3. Break down the calculation into manageable steps:
- Calculate [tex]\(2 \times \frac{22}{7}\)[/tex]:
[tex]\[ 2 \times \frac{22}{7} = 2 \times 3.142857... \approx 6.285714285714286 \][/tex]
- Multiply the result by the radius (3.5 m):
[tex]\[ 6.285714285714286 \times 3.5 = 22 \text{ m} \][/tex]
- Finally, multiply that result by the height (5 m):
[tex]\[ 22 \times 5 = 110 \text{ m}^2 \][/tex]
4. Conclusion:
[tex]\[ \text{result} = 110 \text{ m}^2 \][/tex]
So, when you multiply [tex]\(2 \times \frac{22}{7} \times 3.5 \text{ m} \times 5 \text{ m}\)[/tex], you get [tex]\(110 \text{ m}^2\)[/tex]. This is the final answer.
1. Identify the values provided:
- We have [tex]\(\pi = \frac{22}{7}\)[/tex].
- The radius of the base [tex]\( r = 3.5 \text{ m} \)[/tex].
- The height [tex]\( h = 5 \text{ m} \)[/tex].

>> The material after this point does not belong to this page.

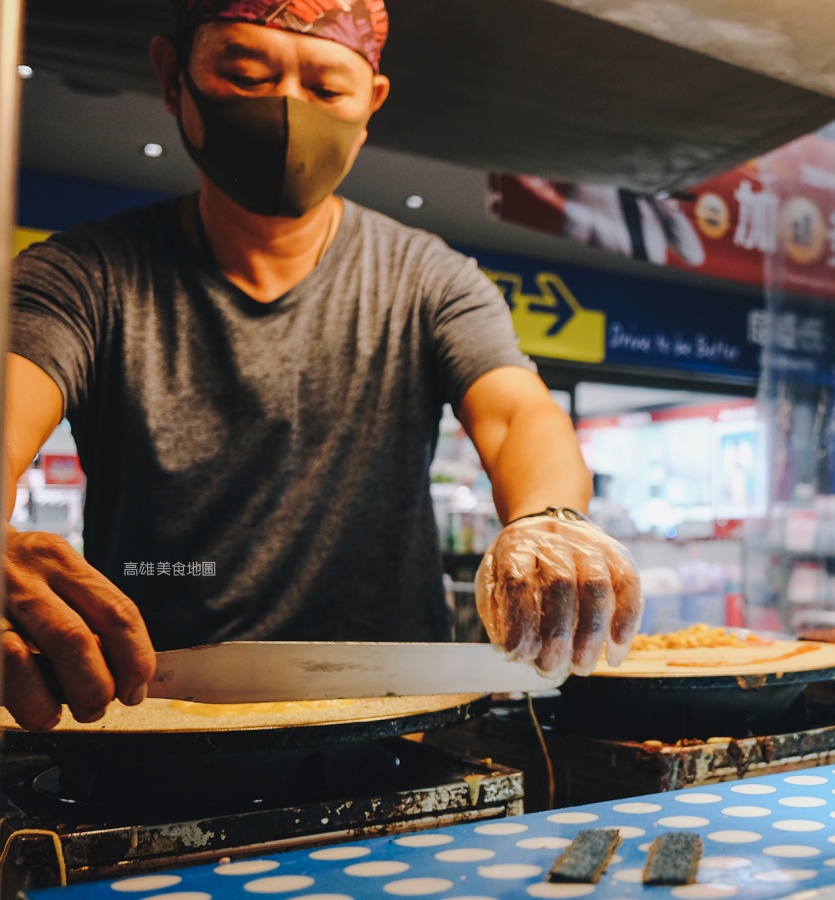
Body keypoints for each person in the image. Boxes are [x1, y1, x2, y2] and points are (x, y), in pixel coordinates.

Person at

2. Interpret the given expression:
- The expression [tex]\(2 \times \frac{22}{7} \times 3.5 \text{ m} \times 5 \text{ m}\)[/tex] can be seen as finding a certain value, let's call it [tex]\( \text{result} \)[/tex].
3. Break down the calculation into manageable steps:
- Calculate [tex]\(2 \times \frac{22}{7}\)[/tex]:
[tex]\[ 2 \times \frac{22}{7} = 2 \times 3.142857... \approx 6.285714285714286 \][/tex]
- Multiply the result by the radius (3.5 m):
[tex]\[ 6.285714285714286 \times 3.5 = 22 \text{ m} \][/tex]
- Finally, multiply that result by the height (5 m):
[tex]\[ 22 \times 5 = 110 \text{ m}^2 \][/tex]
4. Conclusion:
[tex]\[ \text{result} = 110 \text{ m}^2 \][/tex]
So, when you multiply [tex]\(2 \times \frac{22}{7} \times 3.5 \text{ m} \times 5 \text{ m}\)[/tex], you get [tex]\(110 \text{ m}^2\)[/tex]. This is the final answer.